_Given passage_.
[ih] More topology

Vint Cerf vint at google.com
Mon Aug 30 14:50:26 PDT 2021


Barbara,
I had not realized you were involved in the partitioned network solution.
Wasn't Radia Perlman also engaged on that?

So ELF was the OS for the BCPL gateway. I had forgotten that. Dick Karp at
Stanford did his first TCP in BCPL for our PDP-11/40

v


On Mon, Aug 30, 2021 at 5:07 PM Barbara Denny via Internet-history <
internet-history at elists.isoc.org> wrote:

>  Just a Guess. The Packet Radio station software probably made use of the
> router code base you mention.  The station software was written in BCPL and
> ELF was the operating system.  I don't know the timelines of the router
> development and the Packet Radio station development.  Ginny Strazisar
> (Travers)  probably can clarify this or perhaps Mike Beeler or Jil Westcott.

_Short exercise_.
Write the next part of the mailing-list message about the BCPL gateway and Packet Radio station software, starting after its final line.

(Dataset entries)

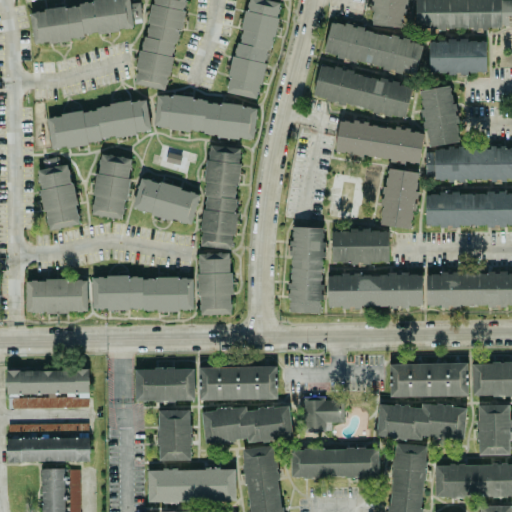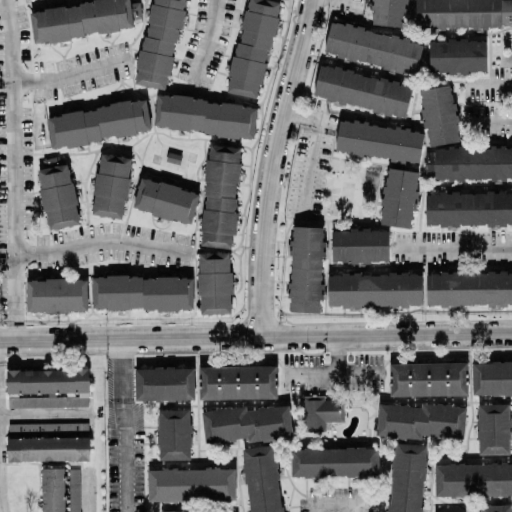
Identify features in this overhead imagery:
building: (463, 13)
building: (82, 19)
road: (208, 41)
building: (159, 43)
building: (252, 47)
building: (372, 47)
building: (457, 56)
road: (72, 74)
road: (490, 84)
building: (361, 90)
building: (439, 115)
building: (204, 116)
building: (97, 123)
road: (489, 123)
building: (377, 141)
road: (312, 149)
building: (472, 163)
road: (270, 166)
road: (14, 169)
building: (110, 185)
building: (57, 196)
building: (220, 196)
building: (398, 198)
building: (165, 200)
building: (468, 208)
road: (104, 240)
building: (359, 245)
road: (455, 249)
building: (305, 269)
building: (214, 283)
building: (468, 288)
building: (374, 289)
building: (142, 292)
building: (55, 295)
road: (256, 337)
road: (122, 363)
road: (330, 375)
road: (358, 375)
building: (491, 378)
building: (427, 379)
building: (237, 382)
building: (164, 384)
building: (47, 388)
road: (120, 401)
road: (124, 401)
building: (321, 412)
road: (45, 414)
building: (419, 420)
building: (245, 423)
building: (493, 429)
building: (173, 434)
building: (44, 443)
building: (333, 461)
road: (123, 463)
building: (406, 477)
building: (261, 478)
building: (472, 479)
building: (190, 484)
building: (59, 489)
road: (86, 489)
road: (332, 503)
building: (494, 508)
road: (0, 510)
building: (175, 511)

* * *

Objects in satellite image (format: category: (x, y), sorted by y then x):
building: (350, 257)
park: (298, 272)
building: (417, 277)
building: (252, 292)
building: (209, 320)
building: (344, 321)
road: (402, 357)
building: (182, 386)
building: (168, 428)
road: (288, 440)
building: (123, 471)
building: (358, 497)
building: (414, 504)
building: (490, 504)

_Task output_.
> barbara
>     On Monday, August 30, 2021, 12:59:28 PM PDT, Noel Chiappa via
> Internet-history <internet-history at elists.isoc.org> wrote:
>
>      > From: Jack Haverty
>
>     > I never did learn how the PE handled RFNMs, in particular how it
>     > interacted with its associated NCP host that it was "stealing" RFNMs
>     > from.
>
> I know a bit about the Port Expander; we were planning on using it at MIT
> at
> one point, since MIT had no spare IMP ports for an IP gateway (router). (We
> didn't get an IMP port for the MIT gateway until MIT got its third IMP, one
> of the first C/30's.) That didn't work out, as I'll explain later.
>
> The PE didn't share the NCP 'host' among connected hosts; all NCP traffic
> coming in from the IMP is sent to the 'main' subsidiary host's port:
>
>   ; WHEN A TYPE 0 OR TYPE 3 MESSAGE IS RECEIVED, FIRST CHECK THE MESSAGE'S
>   ; LINK NUMBER.  IF THE MSG IS NOT ON AN INTERNET LINK, THEN SEND THE MSG
> TO
>   ; THE PORT THAT RECEIVES ALL NON-INET TRAFFIC (PORT INDEX IS IN NCPPRT)
>
> For IP traffic, the PE acts as a gateway (i.e. router), and there's a table
> which says which downstream port various IP hosts are on.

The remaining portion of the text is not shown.